When my daughter was a toddler, at Montessori school, she learned many important life skills. Lately, I’m reminded of one in particular.
It is the ability to “make room.”
When the children would crowd up trying to see something, start a new activity, or gather around a snack table, one child might be behind the others, trying to get in, but blocked or pushed aside. “Let’s make room for our friend,” the teacher would gently say, and the little group would part to include the new person.
The lesson wasn’t shaming, as early childhood lessons can sometimes be, depending on who is delivering it. This cue was gentle – a reminder that the space was not fixed or rigid. Everyone could fit if there was willingness and flexibility. Nobody had to be left out.
This is not a phrase I grew up knowing. I grew up in a competitive, achievement oriented environment that did not value vulnerability.
There were no adults gently saying “make room.” It was more like “You snooze, you lose!” “No pain, no gain,” “Finders keepers,” and, well, you know the rest.
Of course, focusing on a goal inspires action and toughness and hard work.
But the gentleness of making room for others is such a tender practice for me to learn with my daughter. Anytime I say it to a child, they do it with grace and eagerness. It acknowledges the legitimacy and right of everyone to participate. It grants the choice to be generous and inclusive.
Making room is also an important part of healing emotionally and physically from the effects of cancer and cancer treatment. People struggle tremendously with so-called “negative” emotions – anger, pain, loss, fear, grief, and often are convinced that it they allow a “negative” thought, feeling, or sensation to have space at the table of awareness, it will take over and destroy everything.

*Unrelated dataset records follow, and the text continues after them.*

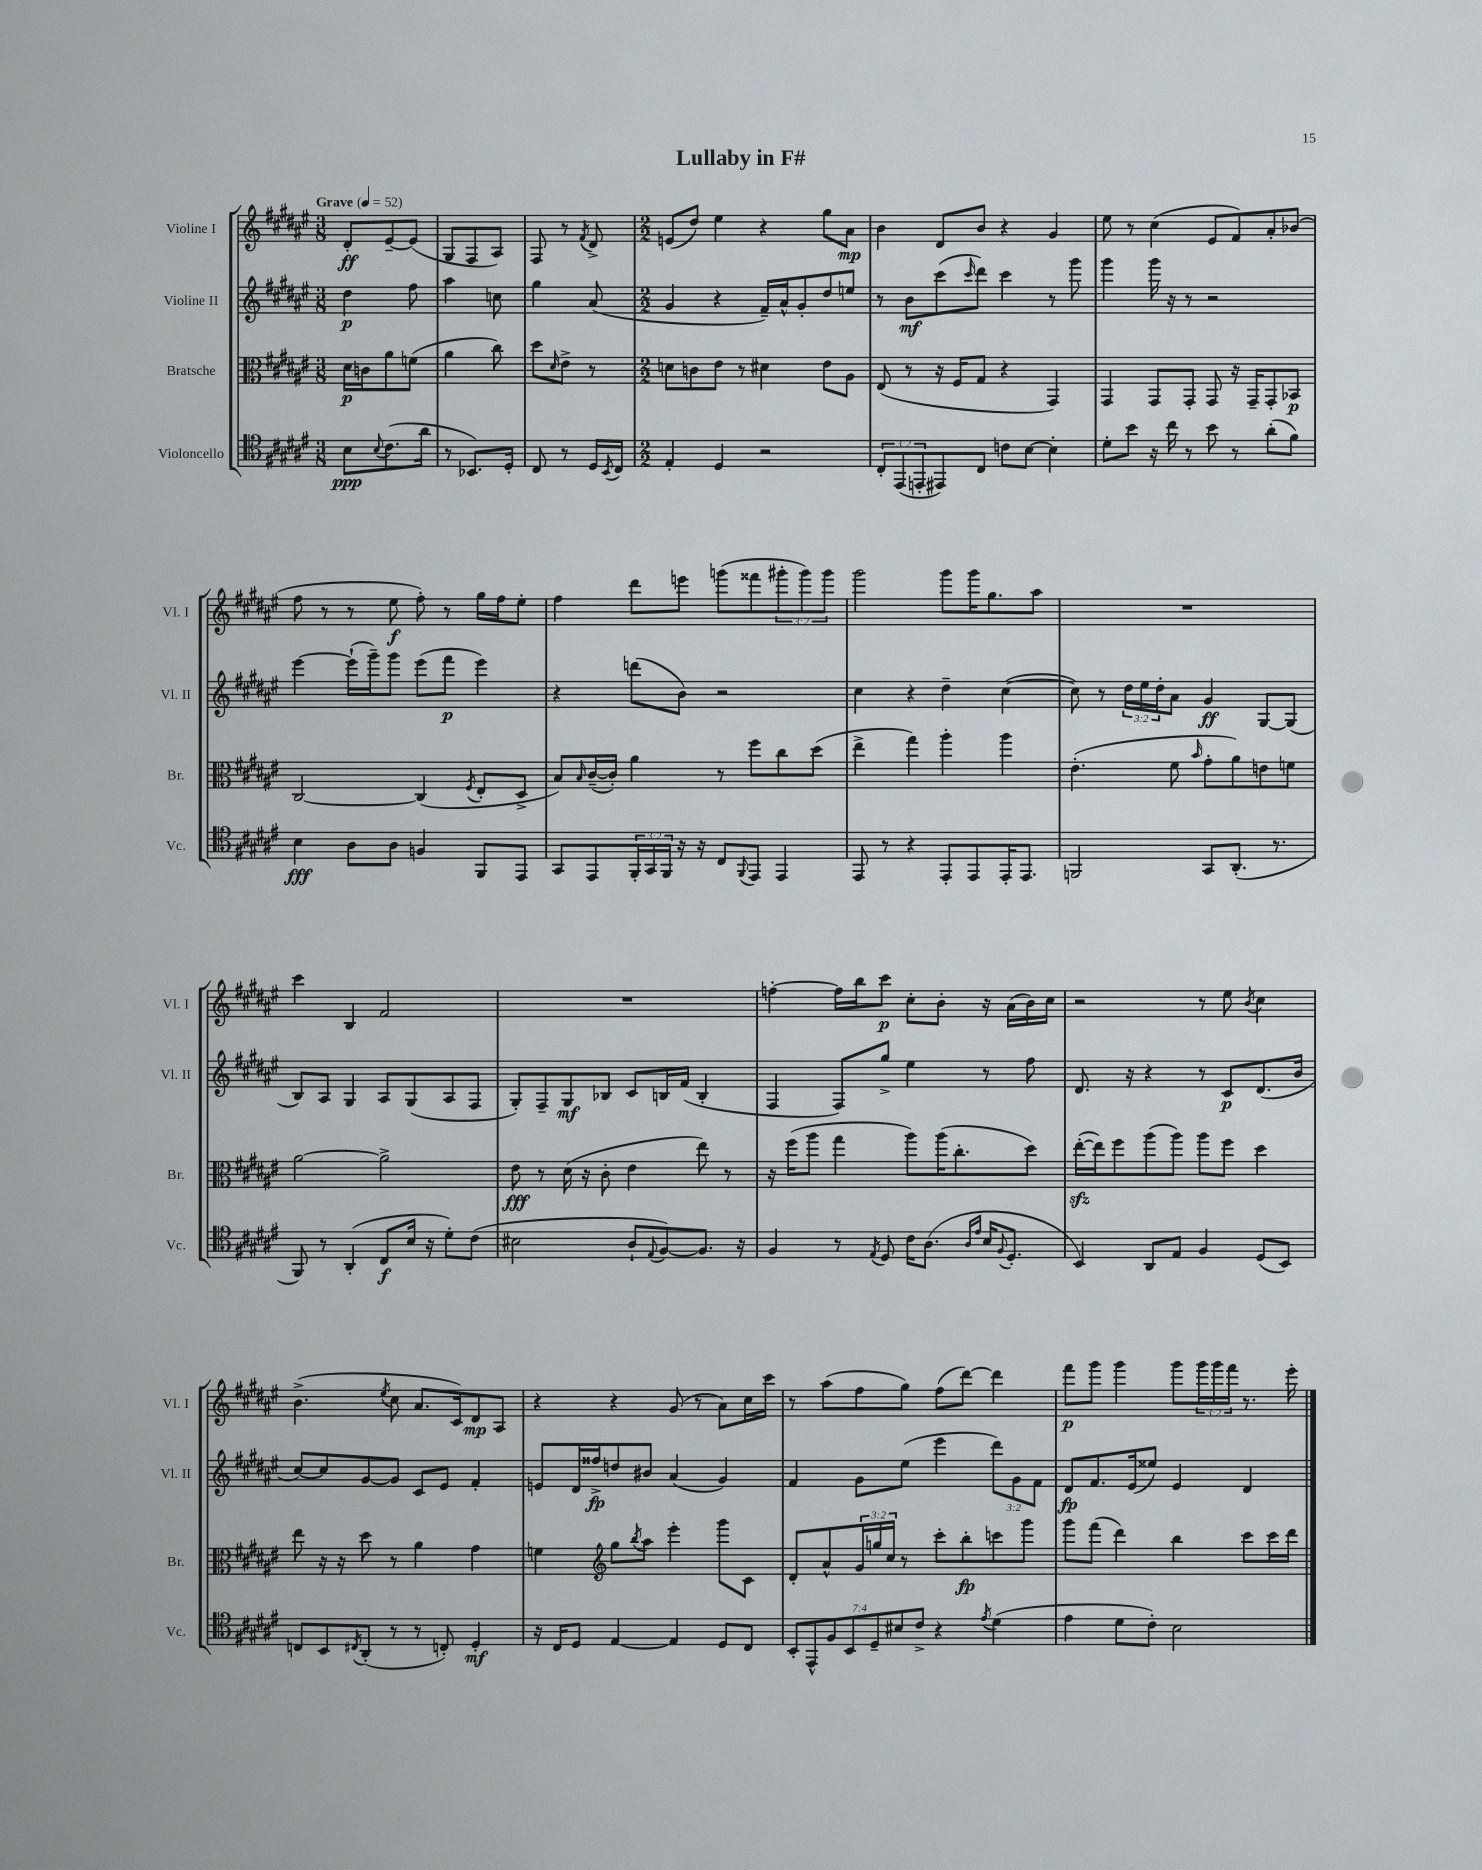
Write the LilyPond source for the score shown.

\header { title = "Lullaby in F#" }
<<
\new StaffGroup <<
\new Staff = "s0" \with { instrumentName = "Violine I" shortInstrumentName = "Vl. I" } {
    \clef treble \key fis \major \numericTimeSignature \time 3/8 \override Staff.TupletNumber.text = #tuplet-number::calc-fraction-text \tempo "Grave" 4 = 52
    dis'8-.\ff eis'8~-- eis'8( |
    gis8 fis8 ais8) |
    fis8 r8 \acciaccatura { fis'8 } dis'8-> |
    \numericTimeSignature \time 2/2 e'8( dis''8) eis''4 r4 gis''8 ais'8\mp |
    b'4 dis'8 b'8 r4 gis'4 |
    eis''8 r8 cis''4( eis'8 fis'8) ais'8-. bes'8( |
    fis''8 r8 r8 eis''8\f fis''8-.) r8 gis''16 fis''16 eis''8-. |
    fis''4 dis'''8 e'''8 g'''8( fisis'''8 \tuplet 3/2 { gis'''8-. gis'''8) gis'''8 } |
    gis'''2 gis'''8 gis'''16 gis''8. ais''8 |
    R1 |
    cis'''4 b4 fis'2 |
    R1 |
    f''4~-. f''16 b''16 cis'''8\p cis''8-. b'8-. r16 ais'16( b'16) cis''16 |
    r2 r8 eis''8 \acciaccatura { b'8 } cis''4 |
    b'4.->( \acciaccatura { eis''8 } cis''8 ais'8. cis'16) dis'8\mp ais8 |
    r4 r4 gis'8( r8 ais'8) cis''16 cis'''16 |
    r8 ais''8( fis''8 gis''8) fis''8( dis'''8~) dis'''4 |
    fis'''8\p gis'''8 gis'''4 gis'''8 \tuplet 3/2 { gis'''16 gis'''16 fis'''16 } r8. eis'''16-. \bar "|." |
}
\new Staff = "s1" \with { instrumentName = "Violine II" shortInstrumentName = "Vl. II" } {
    \clef treble \key fis \major \numericTimeSignature \time 3/8 \override Staff.TupletNumber.text = #tuplet-number::calc-fraction-text
    dis''4\p fis''8 |
    ais''4 c''8 |
    gis''4 ais'8( |
    \numericTimeSignature \time 2/2 gis'4 r4 fis'16--) ais'16-^ gis'8-. dis''8 e''8 |
    r8 b'8\mf cis'''8( \grace { cis'''16 } dis'''8) cis'''4 r8 gis'''8 |
    gis'''4 gis'''16 r16 r8 r2 |
    eis'''4~ eis'''16-!( gis'''16--) gis'''8 eis'''8( fis'''8\p eis'''4) |
    r4 d'''8( b'8) r2 |
    cis''4 r4 dis''4-- cis''4~( |
    cis''8) r8 \tuplet 3/2 { dis''16 eis''16 dis''16-. } ais'8 gis'4\ff gis8~ gis8( |
    b8) ais8 gis4 ais8 gis8( ais8 fis8 |
    gis8-.) fis8-- gis8\mf bes8 cis'8 b16 fis'16( b4-. |
    fis4 fis8) gis''8-> eis''4 r8 fis''8 |
    dis'8. r16 r4 r8 cis'8\p dis'8.( b'16 |
    cis''8~) cis''8 gis'8~ gis'8 cis'8 eis'8 fis'4-. |
    e'8 dis'16 fisis''16->\fp d''8 bis'8 ais'4( gis'4) |
    fis'4 gis'8 eis''8( eis'''4 \tuplet 3/2 { dis'''8) gis'8 fis'8 } |
    dis'8\fp fis'8. eis'16( eisis''8) eis'4 dis'4 \bar "|." |
}
\new Staff = "s2" \with { instrumentName = "Bratsche" shortInstrumentName = "Br." } {
    \clef alto \key fis \major \numericTimeSignature \time 3/8 \override Staff.TupletNumber.text = #tuplet-number::calc-fraction-text
    dis'16\p c'16 ais'8 f'8( |
    ais'4 cis''8) |
    dis''8 \grace { dis'16 } eis'8-> r8 |
    \numericTimeSignature \time 2/2 d'8 c'8 eis'8 r8 dis'4 eis'8 ais8 |
    eis8( r8 r16 fis16 gis8 r4 gis,4) |
    gis,4 gis,8 gis,8-. gis,8 r16 gis,16-- gis,8-. bes,8\p |
    cis2~ cis4( \acciaccatura { fis8 } eis8-. dis8-> |
    b8) \grace { b16 } cis'16~--( cis'16-.) ais'4 r8 fis''8 cis''8 dis''8( |
    eis''4-> gis''4) ais''4-. ais''4 |
    eis'4.-.( fis'8 \grace { b'16 } gis'8-. ais'8) e'8 f'8 |
    ais'2~ ais'2-> |
    eis'8\fff r8 dis'16( r16 cis'8-. eis'4 eis''8) r8 |
    r16 fis''16( ais''8 gis''4 ais''8) ais''16( cis''8.-. dis''8) |
    eis''16~-.\sfz( eis''16) fis''8 ais''8( ais''8) ais''8 fis''8 dis''4 |
    eis''8 r16 r16 dis''8 r8 ais'4 gis'4 |
    f'4 \clef treble gis''8 \acciaccatura { b''8 } ais''8 eis'''4-. gis'''8 cis'8 |
    dis'8-. ais'8-^ \tuplet 3/2 { gis'16 g''16 cis''16 } r8 cis'''8-. b''8-.\fp c'''8 gis'''8 |
    gis'''8 fis'''8( dis'''4) b''4 cis'''8 cis'''16 dis'''16 \bar "|." |
}
\new Staff = "s3" \with { instrumentName = "Violoncello" shortInstrumentName = "Vc." } {
    \clef tenor \key fis \major \numericTimeSignature \time 3/8 \override Staff.TupletNumber.text = #tuplet-number::calc-fraction-text
    b8\ppp \appoggiatura { b8 } cis'8.( ais'16 |
    r8 bes,8.) dis16-. |
    cis8 r8 dis16 \acciaccatura { b,8 } cis16 |
    \numericTimeSignature \time 2/2 eis4-. dis4 r2 |
    \tuplet 3/2 { cis8-. eis,8( e,8-. } eis,8) cis8 c'8 b8~ b4-. |
    dis'8-. b'8 r16 cis''16 r8 b'8 r8 ais'8-.( fis'8) |
    b4\fff ais8 ais8 f4 fis,8 eis,8 |
    gis,8 eis,8 \tuplet 3/2 { fis,16-. gis,16 fis,16 } r16 r16 cis8 \appoggiatura { fis,8 } eis,8 eis,4 |
    eis,8 r8 r4 eis,8-. eis,8 eis,16-. eis,8. |
    f,2 gis,8 ais,8.-.( r8. |
    fis,8) r8 ais,4-.( cis8\f b16 r16 dis'8-.) cis'8( |
    bis2 ais8-! \appoggiatura { eis8 } fis8~) fis8. r16 |
    fis4 r8 \acciaccatura { eis8 } dis8 cis'16 ais8.( \grace { ais16 eis'16 } b16 \appoggiatura { fis8 } dis8.-. |
    b,4) ais,8 eis8 fis4 dis8( b,8) |
    c8 b,8 \acciaccatura { cis8 } ais,8-.( r8 r8 c8-.) dis4-.\mf |
    r16 cis16 dis8 eis4~ eis4 dis8 cis8 |
    \tuplet 7/4 { b,8-. eis,8-^ fis8 b,8 dis8-- bis8 cis'8-> } r4 \acciaccatura { eis'8 } dis'4( |
    eis'4 dis'8 cis'8-.) b2 \bar "|." |
}
>>
>>
\layout { \context { \Score \remove "Bar_number_engraver" } }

We squelch these feelings because they are uncomfortable or painful. But you simply cannot outrun (or out squelch) yourself and your experiences forever, as much as many of us would like to be able to do!
I’ll admit it. I’m on a mission to encourage people to begin to make room inside themselves for their feelings, instead of attempting to repress, deny or escape them.
Imagine there is room for everything to be present. Don’t feel like you have to push anything away. Imagine that your thoughts and feelings have the right to be here with you, whatever they are, part of your human experience.
Take a few long deep breaths.
Have the intention of spending a few moments observing and allowing the feeling to be present, just one of the crowd of thoughts and feelings. Experiment with not pushing it away for a few moments.
It’s a simple, subtle, practice, this making room inside yourself. Simple, but not easy. Eventually the goal is to befriend the difficult sensation, thought or emotion, so that it’s not an enemy at the gate.
But you don’t have to move so quickly.
You can begin by entertaining the idea of generously making room at the table to include a more vulnerable part of yourself, just as the children make way to include a new friend.